В ноябре 1971 года перед главными краснознаменными праздниками в стране ощутимо похолодало: Ленинград засыпало снегом, хрущёвская оттепель кончилась, изо всех щелей сквозит застоем. Безнадёжного журналиста и подающего надежды писателя Сергея Довлатова (Милан Марич) не публикуют, поскольку он не является членом Союза писателей, а в члены Союза писателей не принимают, потому что не публикуют. Экранную неделю он будет бегать по адскому кругу этой уловки-22, брать интервью у фальшивого Гоголя и поддельного Пушкина, разговаривать по душам с настоящим Бродским (Артур Бесчастный), пить с фарцовщиками, неуклюже налаживать отношения с женой и дочкой и тонуть, тонуть, тонуть, тонуть в бесплодье умственного тупика. Никакого выхода из последнего он, забегая вперёд, не найдёт, даже эмигрировав в Америку, куда его выпрут вслед за Бродским за антисоветский пессимизм, депрессивное миросозерцание, заменявшее Довлатову мировоззрение, юмор висельника и общую неспособность разрешить конфликт между личностью и пятном в пользу последнего.

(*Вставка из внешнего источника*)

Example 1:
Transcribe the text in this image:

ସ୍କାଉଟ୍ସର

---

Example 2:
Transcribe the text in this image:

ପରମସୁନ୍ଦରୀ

Фильм режиссёра Алексея Германа-младшего формально – о неспособности человека вписаться в мутный поток. В первой же сцене звучат слова о том, что написанное с умом и душой не печатают, на работе требуют воодушевляющих поэм про нефтяников, художники-диссиденты спекулируют колготками, Бродского уже судили. Все пьют. Даже лица молодых женщин в эти оскаленные времена постепенно стираются перед глазами, лишаясь индивидуальных черт, а сами они – имён: одну блондинку зовут «актриса», а другую – «девушка с завода». Зрители этими женщинами и то больше интересуются и лучше знают: одна – Светлана Ходченкова, а другая тоже красивая.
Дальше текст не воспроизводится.